The Collection for Amnesia
Getting to Bohdan Petrychuk, an artist and collector from the village of Babyn, is not so easy after a downpour. You need to go constantly upwards, then downwards, sometimes even off-road. And in the village itself it is not possible to find the right house at once, and you either cannot ask Bohdan himself how to get there, because there is no mobile communication in this place. So, you only have to ask the road passers-by.
We found out on the spot that we are already the third or fifth guest of Bohdan that day. “Sometimes there are a lot of people, and sometimes no one. There is no balance in that life, ”says the owner. Bohdan is meeting us in hoodie and sweatpants, but soon changes into an embroidered shirt.
Keptars hang over the windows of Bogdan’s estate. The artist says that the clothes from the collection have to be constantly aired to prevent moths. In the living room we meet young directors who are making a film about Carpathian artists. The room is furnished in a minimalist and modern way, only a few artifacts, such as a candlestick or Kosiv ceramics, testify that we are in the Hutsul region.
Bogdan’s treasures are collected in a separate room. There, all the guests immediately diverge and start taking pictures of various household items that they like: old chests, carpets, bedspreads, plates, icons, corals, sardaks, keptars or all that wealth at the same time. The same story is with a long line of embroidered shirts, huddled together like passengers of a very popular route at rush hour.
Bogdan is a collector and designer. His main passion is clothes. He started collecting clothes at the age of thirteen, when he saw that a neighbor wanted to burn her shirts. Therefore, at fifteen or sixteen he already had a considerable collection.

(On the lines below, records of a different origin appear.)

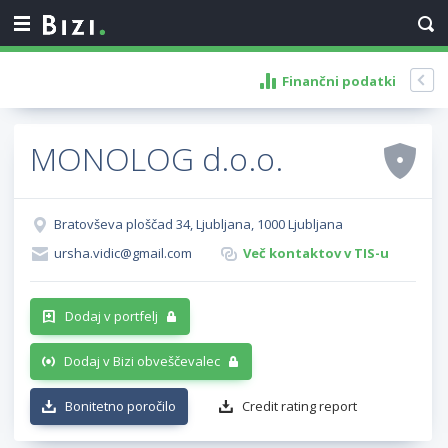
Finančni podatki
MONOLOG d.o.o.
Bratovševa ploščad 34, Ljubljana, 1000 Ljubljana
ursha.vidic@gmail.com
Več kontaktov v TIS-u
Dodaj v portfelj
Dodaj v Bizi obveščevalec
Bonitetno poročilo
Credit rating report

He says that he always knew what was rare and valuable because this knowledge was being inherited from generation to generation in his family. Grandparents shared their memories about the type of clothes people wore. That’s why he was looking for what was lost. The main principle of the collection is to show what is almost gone.
7 years ago, the man himself began to create clothes. He created patterns and local craftswomen embroidered them. Now he is trying to move away from this, preferring machine embroidery.
Bohdan could stay in Chernivtsi or Kyiv, the cities where he studied. Especially since his main customers are usually from large cities, mostly from Lviv and the capital. So, it seems more logical to be closer to your customers. However, the designer remained in his home village.
Mountains and hometown or village are important features of Hutsul identity, which is perhaps most strongly felt by local craftsmen, as their works are extremely closely linked and intertwined with traditions and local canons.
Bogdan collects local clothes. Each village has its own fashion, it differs from others in color and technique. “The tradition of your village was considered fine, whether the other one- not fine, so you had to respect and preserve yours,” – explains the collector. And so, this practice continues to our days.
Therefore, thanks to Bohdan, the village becomes an attraction point. Thanks to him, the memory of clothes and people who wore and created them will remain in the village.
The designer remembers that when he was little, his parents were selling chests, while the boy and his grandmother were attending the funerals. “I saw many interesting funerals, and I remember as it was now what clothes were buried with the dead – blood drips from the heart.”
And thanks to such people like Bohdan, Babin has a chance to avoid amnesia.